Les magistrats ont reconnu la bonne foi d’Habib Souaïdia qui dénonce la « sale guerre »

Le général algérien Nezzar débouté à Paris

Les magistrats ont reconnu la bonne foi d’Habib Souaïdia qui dénonce la « sale guerre ».

LIBERATION Samedi 28 septembre 2002

« Le tribunal a pu prendre la mesure des souffrances endurées par la population, victime d’une véritable guerre civile. »

Les attendus du jugement ll aura fallu une banale procédure en diffamation devant un tribunal correctionnel parisien pour que soit rendu le premier jugement sur la « sale guerre » en Algérie, qui a déjà fait, depuis 1992, plus de 100 000 morts et des milliers de disparus. Durant les cinq jours d’audience en juillet, le général Khaled Nezzar, ancien ministre de la Défense, n’avait jamais caché que ce procès contre Habib Souaïdia, ex-lieutenant dissident, était pour lui davantage une affaire d’Etat qu’une histoire d’insulte. Une manière de laver « une fois pour toutes » l’honneur de l’armée algérienne contre les accusations d’exactions, de manipulations, de massacres qui se multiplient ces derniers temps. Vendredi, le tribunal a débouté le général et reconnu la bonne foi du lieutenant. « Le premier petit pas », a déclaré Souaïdia en quittant l’audience.

Parallèle. Dans une émission sur la Cinquième en mai 2001, Souaïdia, auteur d’un livre sur ses années dans les troupes spéciales algériennes, avait lancé : « Chez nous, les hommes politiques sont des généraux, c’est eux qui décident (…), eux qui ont fait cette guerre, tué des milliers de gens pour rien du tout. » Dans un parallèle entre la guerre d’indépendance contre l’armée française et celle qui s’enclenche en 1992 lorsque les généraux algériens ont brutalement suspendu le scrutin électoral remporté par le Front islamique du salut (FIS), Souaïdia poursuivait : « Je ne peux pardonner au général Massu ou au général Aussaresses les crimes qu’ils ont commis comme je ne peux pardonner au général Nezzar. (…) Ce sont des lâches qui en profitent. » Même si les magistrats parisiens ont considéré qu’il ne leur appartenait pas de « se prononcer sur la véracité des thèses soumises à leur appréciation, que seule l’histoire pourra déterminer », même « si les chiffres avancés varient, nul ne conteste l’ampleur du nombre des morts, des disparus, et le tribunal, en écoutant plusieurs témoins de part et d’autre de la barre, a pu prendre la mesure des souffrances endurées par la population de ce pays, victime d’une véritable guerre civile. Il est dès lors parfaitement légitime que s’instaure un débat, à la hauteur de tels événements quant aux responsabilités et à la genèse d’une telle situation ».

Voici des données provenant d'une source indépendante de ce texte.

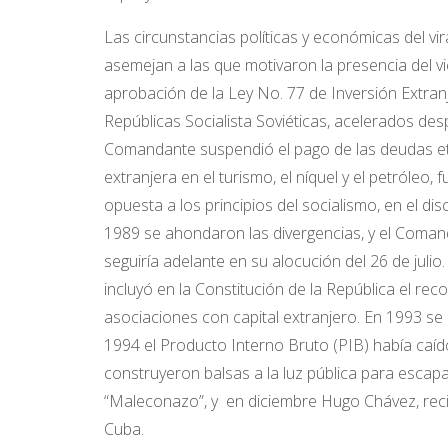
Las circunstancias políticas y económicas del vi
asemejan a las que motivaron la presencia del v
aprobación de la Ley No. 77 de Inversión Extran
Repúblicas Socialista Soviéticas, acelerados de
Comandante suspendió el pago de las deudas et
extranjera en el turismo, el níquel y el petróle
opuesta a los principios del socialismo, en el dis
1989 se ahondaron las divergencias, y el Coman
seguiría adelante en su alocución del 26 de jul
incluyó en la Constitución de la República el r
asociaciones con capital extranjero. En 1993 se 
1994 el Producto Interno Bruto (PIB) había caíd
construyeron balsas a la luz pública para escap
“Maleconazo”, y en diciembre Hugo Chávez, recién
Cuba.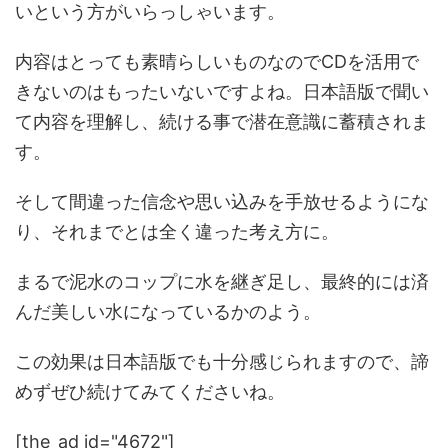
いという方がいらっしゃいます。
内容はとっても素晴らしいものなのでCDを活用で
きないのはもったいないですよね。日本語版で聞い
て内容を理解し、続ける事で潜在意識に蓄積されま
す。
そして間違った信念や思い込みを手放せるようにな
り、それまでとは全く違った考え方に。
まるで泥水のコップに水を継ぎ足し、最終的には済
んだ美しい水になっているかのよう。
この効果は日本語版でも十分感じられますので、諦
めずぜひ続けてみてくださいね。
[the_ad id="4672"]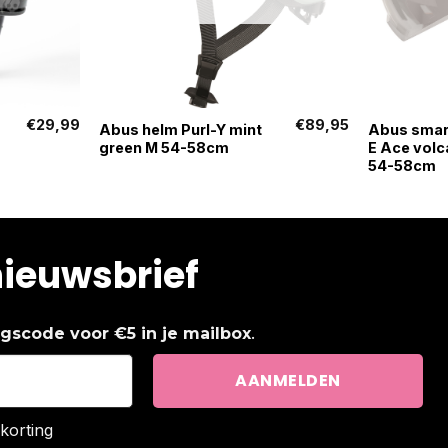
+
+
€
29,99
€
89,95
Abus helm Purl-Y mint
Abus smar
green M 54-58cm
E Ace volc
54-58cm
nieuwsbrief
.
ingscode voor €5 in je mailbox
korting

« Waterloo ». Avant que le jugement soit connu, les ondes de choc et les déballages du procès ont continué tout l’été en Algérie. En prévision de son « Waterloo parisien », selon le quotidien l’Expression, Nezzar s’est déjà acharné à en trouver les coupables. Pas dans l’opposition, bien sûr, mais à l’intérieur des cercles du pouvoir dont les interminables querelles internes n’en finissent pas de secouer le pays. Lors d’une conférence de presse à Alger dimanche, Nezzar se fâche : « Ceux qui m’ont aidé pour mon procès face à Souaïdia, c’est le général Lamari et toutes les unités combattantes. Cette affaire a été créée et entretenue à partir du sol algérien. Mais on ne se laissera plus jamais faire. (…) Comme en 1992, l’armée a été et restera le dernier bastion pour sauver la République. » Le journal francophone le Matin en déduit et conclut : le président de la République « Bouteflika ne l’a pas aidé et sa politique (…) franchit la ligne rouge ».

Sid Ahmed Ghozali, ex-chef du gouvernement, venu à Paris témoigner en faveur de Nezzar, explique dans El-Khabar Hebdo, que « les décideurs militaires tirent les ficelles » mais « se défont de la responsabilité sur les autres. Tous les partis, hormis le FFS, sont leur création. Même une partie du FIS en relevait ». Puis, dans un vibrant appel, il demande que « l’armée prenne le pouvoir, comme en Turquie, pour sortir du cercle du mensonge ».